— Passage —
# Are these the common orange lab?? Please help confirm to id!



## lizziewine (Sep 12, 2010)

http://picasaweb.google.com/10207607752 ... geCichlid#

Hi! Need help to id this orange one - some tell me it's a regular orange lab and some told me otherwise... need help to confirm pls?

Thanks lots
Lisa


----------



## Lopes (May 29, 2009)

I would say it looks like a zebra...


----------



## lizziewine (Sep 12, 2010)

But it doesn't have obvious stripes.... hmmmm ...??


----------



## cater20155 (Jun 16, 2008)

Metriaclima estherae


----------



## SinisterKisses (Feb 24, 2004)

There's yellow labs, not orange.

Looks like an M. estherae.


----------



## Fogelhund (Dec 3, 2002)

SinisterKisses said:


> There's yellow labs, not orange.
> 
> Looks like an M. estherae.


Agreed


----------



## iplaywithemotions (Dec 18, 2008)

Although met. estherae are nick-named "red zebras" they don't actually have stripes (unless it's the blue X red variant, in which the blue colored males have some faint barring).


----------



## noki (Jun 13, 2003)

iplaywithemotions said:


> Although met. estherae are nick-named "red zebras" they don't actually have stripes (unless it's the blue X red variant, in which the blue colored males have some faint barring).


They are called Zebras, because they were once thought a color morph of the species Metriaclima (used to be Pseudotropheus) zebra. They are part of the Zebra complex.


----------



## lizziewine (Sep 12, 2010)

Ah - got it now about Zebras!

Thanks lots everyone - learning so much within the week ....

What's the temperament for Zebras then? They as aggresive as the others and how do they fare with Tiger Barbs in the same tank?

Cheerio!


----------



## Fogelhund (Dec 3, 2002)

They are far too aggressive to be kept in a 20 gallon aquarium.


----------



## lizziewine (Sep 12, 2010)

Fogelhund; but my zebra in this case isn't fighting with anyone ... does that mean all is well and i shouldn't overly worry?


----------



## Mcdaphnia (Dec 16, 2003)

lizziewine said:


> Fogelhund; but my zebra in this case isn't fighting with anyone ... does that mean all is well and i shouldn't overly worry?


Raising a wolf cub with the lambs will work for a while. Tiger barbs are tough and feisty but in a tank with mbuna, they eventually disappear. Mbuna need a large aquarium with complex topography whether a 3-D background or a lot of piled up rocks.


----------

— Information provided —
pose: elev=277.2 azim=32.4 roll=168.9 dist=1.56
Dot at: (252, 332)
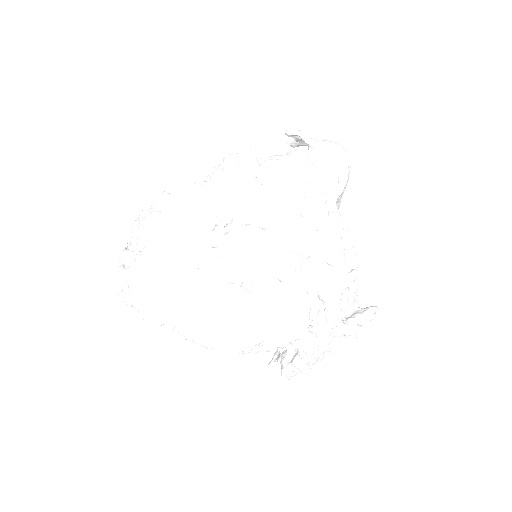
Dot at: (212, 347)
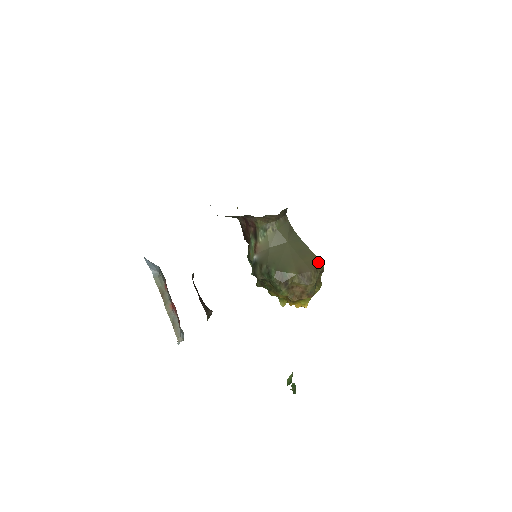
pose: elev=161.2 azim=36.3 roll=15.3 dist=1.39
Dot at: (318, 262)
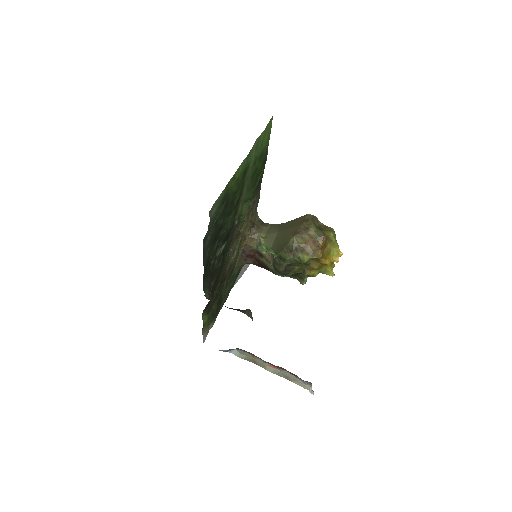
Dot at: (304, 217)
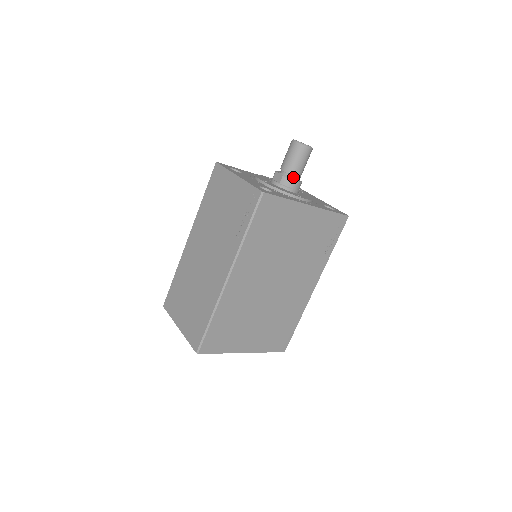
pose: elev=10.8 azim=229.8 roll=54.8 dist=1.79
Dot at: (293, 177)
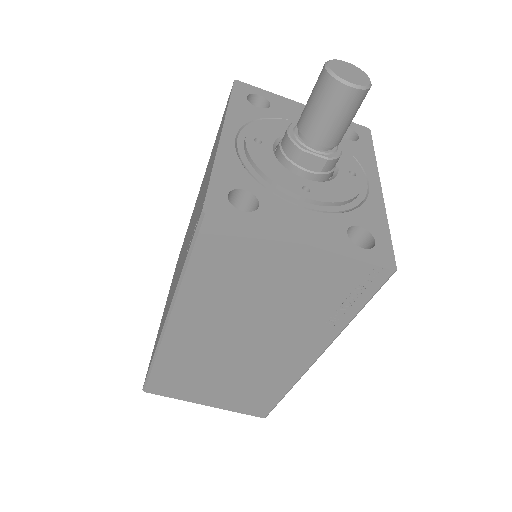
Dot at: occluded
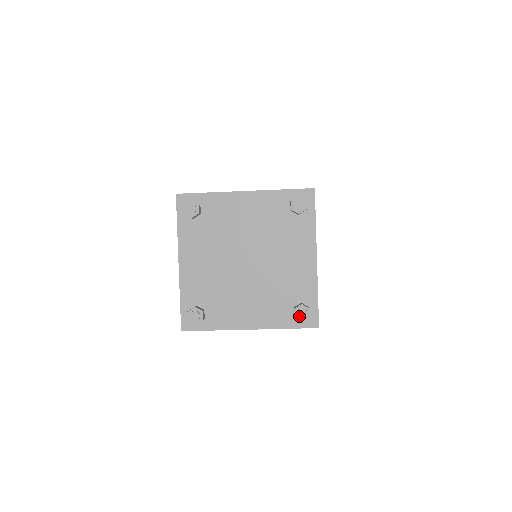
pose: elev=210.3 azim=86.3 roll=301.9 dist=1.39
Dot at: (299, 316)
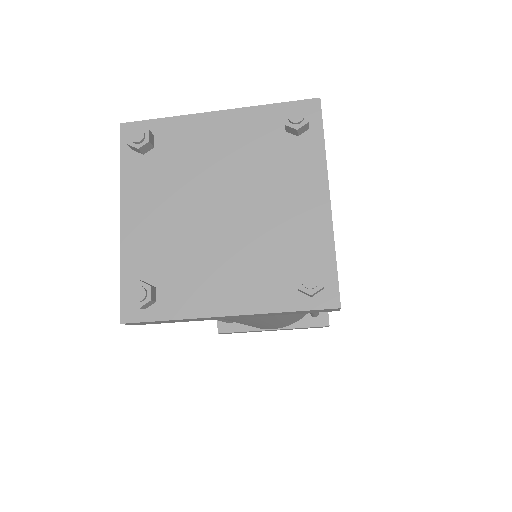
Dot at: (305, 285)
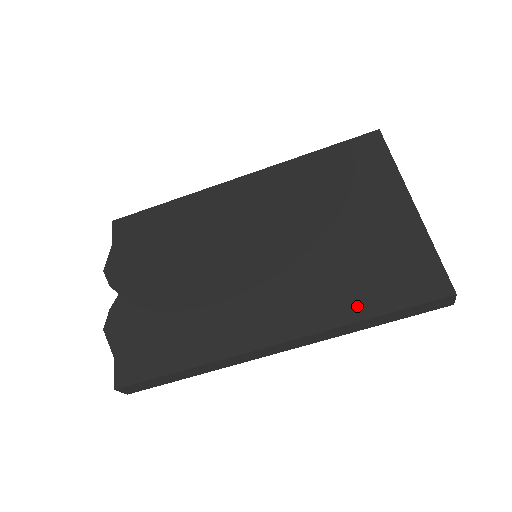
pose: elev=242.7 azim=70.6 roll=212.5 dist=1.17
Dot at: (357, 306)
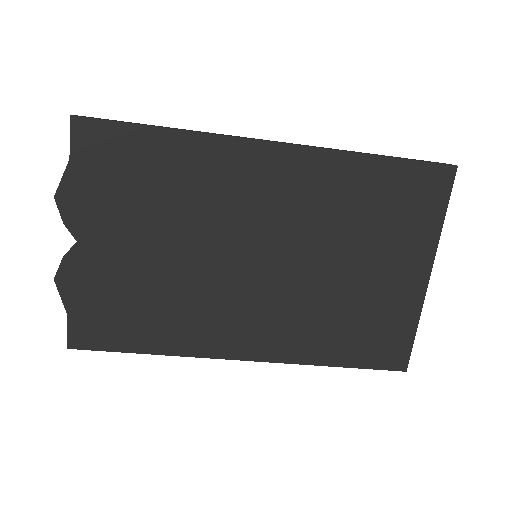
Dot at: (329, 353)
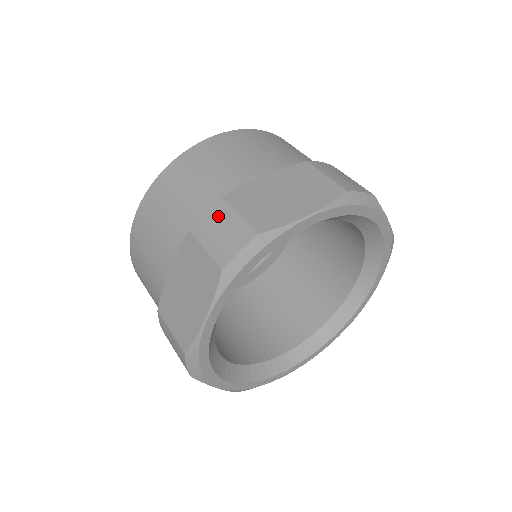
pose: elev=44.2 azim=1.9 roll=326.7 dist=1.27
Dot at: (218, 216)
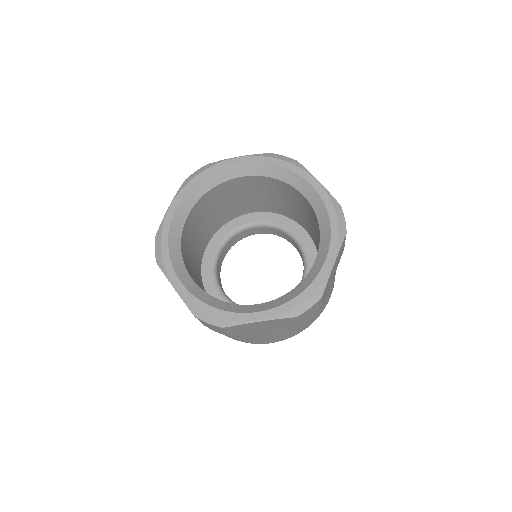
Dot at: occluded
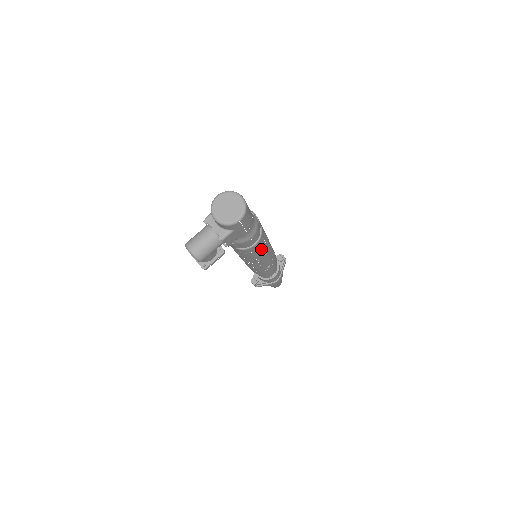
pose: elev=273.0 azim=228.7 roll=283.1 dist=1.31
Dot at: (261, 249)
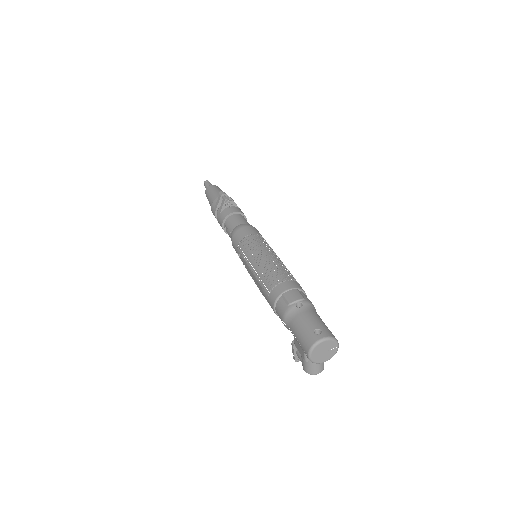
Dot at: occluded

— Directions —
Reproduce the forum thread about identifying the orange fish word for word, starting with "## iplaywithemotions (Dec" and going on through "(Jun 13, 2003)". The items aren't needed for this.

— Response to the exercise —
## iplaywithemotions (Dec 18, 2008)

Although met. estherae are nick-named "red zebras" they don't actually have stripes (unless it's the blue X red variant, in which the blue colored males have some faint barring).


----------



## noki (Jun 13, 2003)